Requirement ▸ Transcribe the lines of the listing without changes, beginning at the line that contains "# v1.7.0 (Wed Jun 09 2021)" and stopping after the line that contains "<br/>*Add a custom validator*".

Records excerpted from a collection ▸
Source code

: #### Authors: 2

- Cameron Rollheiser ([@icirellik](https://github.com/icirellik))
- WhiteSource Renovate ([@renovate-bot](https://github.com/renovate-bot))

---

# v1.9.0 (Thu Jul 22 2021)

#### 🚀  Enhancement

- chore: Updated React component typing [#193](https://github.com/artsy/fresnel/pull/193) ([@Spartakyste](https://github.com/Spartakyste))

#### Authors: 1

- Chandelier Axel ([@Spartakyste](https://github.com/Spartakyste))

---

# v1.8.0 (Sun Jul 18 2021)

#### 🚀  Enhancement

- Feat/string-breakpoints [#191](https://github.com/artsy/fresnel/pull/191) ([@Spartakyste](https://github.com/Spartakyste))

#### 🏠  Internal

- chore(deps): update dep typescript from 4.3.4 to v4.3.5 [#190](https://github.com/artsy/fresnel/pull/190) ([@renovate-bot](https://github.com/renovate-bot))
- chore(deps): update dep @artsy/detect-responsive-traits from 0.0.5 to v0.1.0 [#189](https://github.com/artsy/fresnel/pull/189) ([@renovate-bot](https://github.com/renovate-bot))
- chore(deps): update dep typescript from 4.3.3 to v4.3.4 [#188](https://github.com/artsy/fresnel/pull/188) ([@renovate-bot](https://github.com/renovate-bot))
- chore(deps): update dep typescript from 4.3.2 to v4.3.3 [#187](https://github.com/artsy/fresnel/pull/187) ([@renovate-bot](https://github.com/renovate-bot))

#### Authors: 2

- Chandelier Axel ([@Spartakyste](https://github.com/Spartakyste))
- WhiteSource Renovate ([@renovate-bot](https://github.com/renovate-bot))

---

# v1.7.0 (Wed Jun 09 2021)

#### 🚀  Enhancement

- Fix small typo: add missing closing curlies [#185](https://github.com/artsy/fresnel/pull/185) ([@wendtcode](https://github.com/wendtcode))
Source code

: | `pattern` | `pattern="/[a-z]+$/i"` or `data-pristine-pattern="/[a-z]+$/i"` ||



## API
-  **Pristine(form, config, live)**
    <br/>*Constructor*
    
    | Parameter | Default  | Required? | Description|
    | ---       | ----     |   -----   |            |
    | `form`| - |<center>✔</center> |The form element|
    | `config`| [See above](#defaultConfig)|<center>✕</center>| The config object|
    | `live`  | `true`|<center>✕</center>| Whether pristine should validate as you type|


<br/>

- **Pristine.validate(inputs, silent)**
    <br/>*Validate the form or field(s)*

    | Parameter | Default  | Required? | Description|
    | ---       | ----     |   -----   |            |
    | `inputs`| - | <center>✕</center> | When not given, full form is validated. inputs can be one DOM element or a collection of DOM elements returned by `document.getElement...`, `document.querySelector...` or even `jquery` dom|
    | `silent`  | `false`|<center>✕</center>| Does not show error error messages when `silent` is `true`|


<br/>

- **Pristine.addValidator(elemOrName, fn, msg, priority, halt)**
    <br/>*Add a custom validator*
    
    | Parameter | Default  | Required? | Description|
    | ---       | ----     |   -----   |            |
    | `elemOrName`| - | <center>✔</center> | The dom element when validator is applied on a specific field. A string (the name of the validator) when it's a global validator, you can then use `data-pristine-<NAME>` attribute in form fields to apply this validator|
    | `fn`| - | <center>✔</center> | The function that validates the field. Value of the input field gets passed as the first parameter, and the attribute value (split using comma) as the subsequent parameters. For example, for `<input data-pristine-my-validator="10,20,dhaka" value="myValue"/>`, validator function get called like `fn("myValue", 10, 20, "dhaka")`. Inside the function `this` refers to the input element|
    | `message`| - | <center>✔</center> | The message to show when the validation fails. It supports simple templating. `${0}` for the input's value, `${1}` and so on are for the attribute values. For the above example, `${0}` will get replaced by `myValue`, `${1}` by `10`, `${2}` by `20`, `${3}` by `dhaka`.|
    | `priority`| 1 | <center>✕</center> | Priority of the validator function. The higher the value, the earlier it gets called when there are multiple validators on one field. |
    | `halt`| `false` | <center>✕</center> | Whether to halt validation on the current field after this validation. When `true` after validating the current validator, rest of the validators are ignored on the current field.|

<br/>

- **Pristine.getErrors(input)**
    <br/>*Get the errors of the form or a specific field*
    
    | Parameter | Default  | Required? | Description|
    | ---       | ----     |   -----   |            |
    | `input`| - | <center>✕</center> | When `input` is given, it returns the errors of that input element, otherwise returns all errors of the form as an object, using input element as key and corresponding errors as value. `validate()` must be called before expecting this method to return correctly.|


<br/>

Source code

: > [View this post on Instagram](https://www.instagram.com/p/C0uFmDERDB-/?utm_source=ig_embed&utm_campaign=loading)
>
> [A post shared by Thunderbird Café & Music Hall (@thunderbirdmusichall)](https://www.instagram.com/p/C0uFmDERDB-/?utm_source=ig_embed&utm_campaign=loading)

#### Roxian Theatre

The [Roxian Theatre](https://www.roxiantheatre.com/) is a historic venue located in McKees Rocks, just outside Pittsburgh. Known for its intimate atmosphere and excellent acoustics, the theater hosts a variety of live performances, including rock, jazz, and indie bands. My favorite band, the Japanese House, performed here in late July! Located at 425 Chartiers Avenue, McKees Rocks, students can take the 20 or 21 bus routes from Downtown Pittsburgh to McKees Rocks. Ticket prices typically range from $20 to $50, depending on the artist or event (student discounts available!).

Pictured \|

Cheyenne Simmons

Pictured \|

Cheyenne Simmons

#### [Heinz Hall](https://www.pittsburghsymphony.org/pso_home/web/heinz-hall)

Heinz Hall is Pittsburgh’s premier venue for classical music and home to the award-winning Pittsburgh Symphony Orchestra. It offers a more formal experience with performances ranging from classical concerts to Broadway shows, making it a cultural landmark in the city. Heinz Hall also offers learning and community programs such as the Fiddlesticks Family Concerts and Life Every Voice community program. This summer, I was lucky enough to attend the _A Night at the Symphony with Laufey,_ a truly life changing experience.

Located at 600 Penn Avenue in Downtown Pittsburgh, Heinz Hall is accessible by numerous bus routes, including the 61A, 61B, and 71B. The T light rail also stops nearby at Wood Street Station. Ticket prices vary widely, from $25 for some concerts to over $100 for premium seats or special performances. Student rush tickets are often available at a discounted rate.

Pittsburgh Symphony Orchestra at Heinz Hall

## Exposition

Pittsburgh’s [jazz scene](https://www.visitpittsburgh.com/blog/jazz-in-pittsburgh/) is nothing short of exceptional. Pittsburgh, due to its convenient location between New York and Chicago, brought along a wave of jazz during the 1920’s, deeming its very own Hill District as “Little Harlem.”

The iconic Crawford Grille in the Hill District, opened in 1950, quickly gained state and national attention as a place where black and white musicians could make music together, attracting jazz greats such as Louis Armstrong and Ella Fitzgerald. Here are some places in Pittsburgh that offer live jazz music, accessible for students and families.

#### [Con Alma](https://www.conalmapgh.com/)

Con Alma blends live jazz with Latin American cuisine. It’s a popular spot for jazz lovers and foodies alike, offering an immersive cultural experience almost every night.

Output of the exercise ▸
# v1.7.0 (Wed Jun 09 2021)

#### 🚀  Enhancement

- Fix small typo: add missing closing curlies [#185](https://github.com/artsy/fresnel/pull/185) ([@wendtcode](https://github.com/wendtcode))
Source code

: | `pattern` | `pattern="/[a-z]+$/i"` or `data-pristine-pattern="/[a-z]+$/i"` ||



## API
-  **Pristine(form, config, live)**
    <br/>*Constructor*
    
    | Parameter | Default  | Required? | Description|
    | ---       | ----     |   -----   |            |
    | `form`| - |<center>✔</center> |The form element|
    | `config`| [See above](#defaultConfig)|<center>✕</center>| The config object|
    | `live`  | `true`|<center>✕</center>| Whether pristine should validate as you type|


<br/>

- **Pristine.validate(inputs, silent)**
    <br/>*Validate the form or field(s)*

    | Parameter | Default  | Required? | Description|
    | ---       | ----     |   -----   |            |
    | `inputs`| - | <center>✕</center> | When not given, full form is validated. inputs can be one DOM element or a collection of DOM elements returned by `document.getElement...`, `document.querySelector...` or even `jquery` dom|
    | `silent`  | `false`|<center>✕</center>| Does not show error error messages when `silent` is `true`|


<br/>

- **Pristine.addValidator(elemOrName, fn, msg, priority, halt)**
    <br/>*Add a custom validator*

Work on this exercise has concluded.